Grayson’s review published on Letterboxd:
There's a moment early in this movie where Llewyn Davis's sister tries to give him some early recordings from his childhood. Llewyn tells her to throw them out and says, "You're not supposed to let your practice shit out. It ruins the mystique."
It's one of the movie's funnier lines, and I think is also one of the movie's main themes. The movie's next immediate scenes follow Llewyn as he gets an unexpected invitation to a recording studio. We watch as he sits down in a studio and learns a new song. In other words, we get a close look at the "practice shit" that isn't supposed to be let out.
The whole movie is, in various ways, ruining Llewyn's mystique.
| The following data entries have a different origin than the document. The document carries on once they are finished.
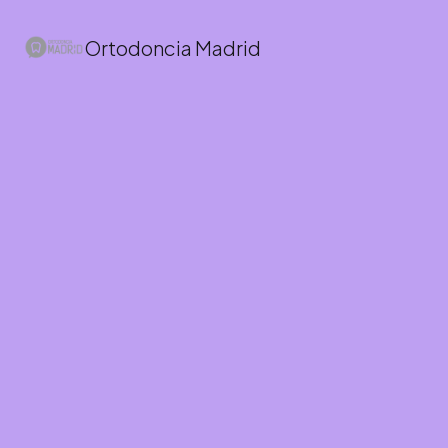
Ortodoncia Madrid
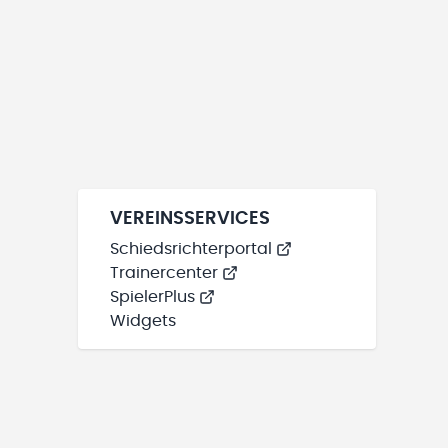
VEREINSSERVICES
Schiedsrichterportal
Trainercenter
SpielerPlus
Widgets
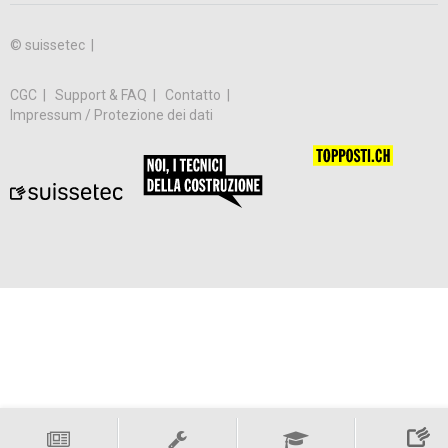
© suissetec |
CGC
Support & FAQ
Contatto
Impressum / Protezione dei dati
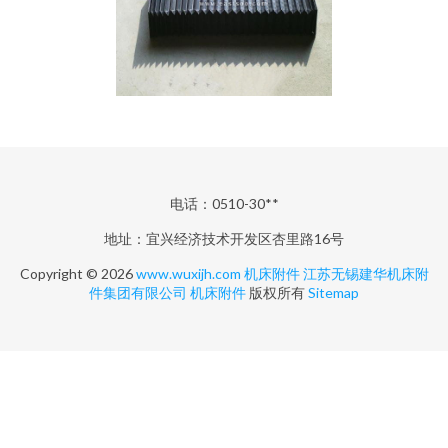
电话：0510-30**
地址：宜兴经济技术开发区杏里路16号
Copyright © 2026
www.wuxijh.com
机床附件
江苏无锡建华机床附
件集团有限公司
机床附件
版权所有
Sitemap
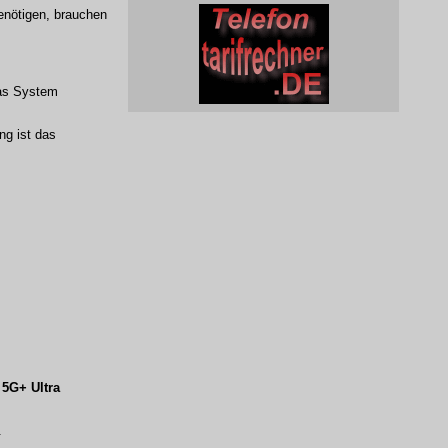
enötigen, brauchen
das System
ng ist das
t
5G+ Ultra
.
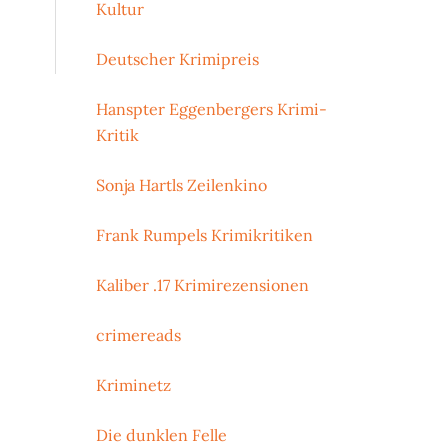
Kultur
Deutscher Krimipreis
Hanspter Eggenbergers Krimi-
Kritik
Sonja Hartls Zeilenkino
Frank Rumpels Krimikritiken
Kaliber .17 Krimirezensionen
crimereads
Kriminetz
Die dunklen Felle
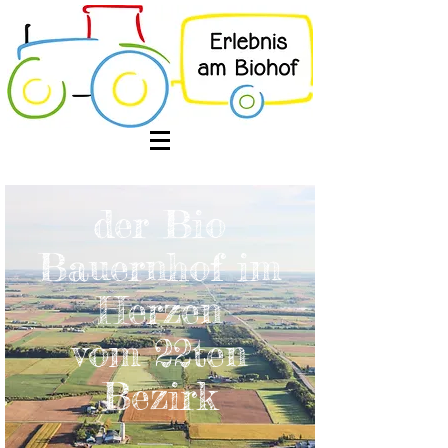
der Bio
Bauernhof im
Herzen
vom 22ten
Bezirk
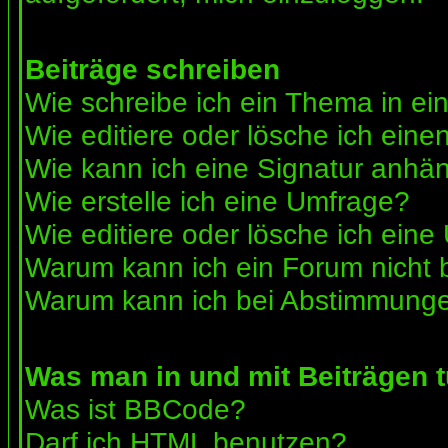
Beiträge schreiben
Wie schreibe ich ein Thema in e
Wie editiere oder lösche ich eine
Wie kann ich eine Signatur anhä
Wie erstelle ich eine Umfrage?
Wie editiere oder lösche ich ein
Warum kann ich ein Forum nicht 
Warum kann ich bei Abstimmunge
Was man in und mit Beiträgen 
Was ist BBCode?
Darf ich HTML benutzen?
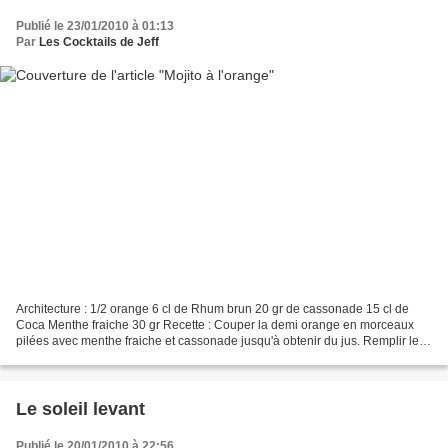
Publié le 23/01/2010 à 01:13
Par
Les Cocktails de Jeff
Architecture : 1/2 orange 6 cl de Rhum brun 20 gr de cassonade 15 cl de
Coca Menthe fraiche 30 gr Recette : Couper la demi orange en morceaux
pilées avec menthe fraiche et cassonade jusqu'à obtenir du jus. Remplir le
verre, de glace pilée. Verser le Coca,...
Le soleil levant
Publié le 20/01/2010 à 22:56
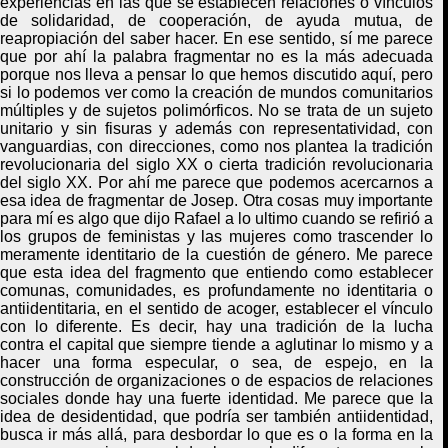
experiencias en las que se establecen relaciones o vínculos
de solidaridad, de cooperación, de ayuda mutua, de
reapropiación del saber hacer. En ese sentido, sí me parece
que por ahí la palabra fragmentar no es la más adecuada
porque nos lleva a pensar lo que hemos discutido aquí, pero
si lo podemos ver como la creación de mundos comunitarios
múltiples y de sujetos polimórficos. No se trata de un sujeto
unitario y sin fisuras y además con representatividad, con
vanguardias, con direcciones, como nos plantea la tradición
revolucionaria del siglo XX o cierta tradición revolucionaria
del siglo XX. Por ahí me parece que podemos acercarnos a
esa idea de fragmentar de Josep. Otra cosas muy importante
para mí es algo que dijo Rafael a lo ultimo cuando se refirió a
los grupos de feministas y las mujeres como trascender lo
meramente identitario de la cuestión de género. Me parece
que esta idea del fragmento que entiendo como establecer
comunas, comunidades, es profundamente no identitaria o
antiidentitaria, en el sentido de acoger, establecer el vínculo
con lo diferente. Es decir, hay una tradición de la lucha
contra el capital que siempre tiende a aglutinar lo mismo y a
hacer una forma especular, o sea, de espejo, en la
construcción de organizaciones o de espacios de relaciones
sociales donde hay una fuerte identidad. Me parece que la
idea de desidentidad, que podría ser también antiidentidad,
busca ir más allá, para desbordar lo que es o la forma en la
His music career is dead and presumably over. His friends and associates are aging squares, all of them either out-of-touch with the music scene or slowly exiting. Llewyn Davis is not necessarily a smart or wise or likable person. The movie even invites us to question his talent by drawing an impossible comparison between Llewyn Davis and Bob Dylan.
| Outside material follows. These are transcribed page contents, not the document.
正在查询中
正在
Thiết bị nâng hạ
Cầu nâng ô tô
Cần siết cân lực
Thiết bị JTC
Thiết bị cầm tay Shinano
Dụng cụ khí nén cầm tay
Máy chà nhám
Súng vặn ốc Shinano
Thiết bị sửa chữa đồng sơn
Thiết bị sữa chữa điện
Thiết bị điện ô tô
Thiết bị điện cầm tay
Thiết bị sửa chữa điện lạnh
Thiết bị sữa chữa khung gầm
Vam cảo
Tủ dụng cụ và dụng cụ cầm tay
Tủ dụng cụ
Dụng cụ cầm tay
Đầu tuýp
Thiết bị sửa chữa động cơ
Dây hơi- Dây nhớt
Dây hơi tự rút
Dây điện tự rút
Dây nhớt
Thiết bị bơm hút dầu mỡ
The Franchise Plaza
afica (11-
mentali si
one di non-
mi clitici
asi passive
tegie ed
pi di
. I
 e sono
Llewyn is not someone who necessarily deserves success. It's hard to disagree with Bud Grossman when he says, "I don't see a lot of money here."
But as much as the movie is honest about Llewyn's life, it is also sympathetic. He's still a human being, one who's just trying to make rent doing something he's good at, that other people enjoy. There is no high-minded myth-making here. (You could consider this film the opposite of I'm Not There.) Llewyn's greatest frustrations involve trying to fulfill his obligations to friends and family. Llewyn may not deserve success, but he certainly does not deserve miserable failure.
I enjoy this movie for a lot of reasons: the music, the performances, the humor. (The cat acting.) But I think this film is most effective as an observation of the simple tragedy of Llewyn's life. He's trying to make a living with folk music, something of unquestionable value to our culture, just not the kind of value that puts food on your table.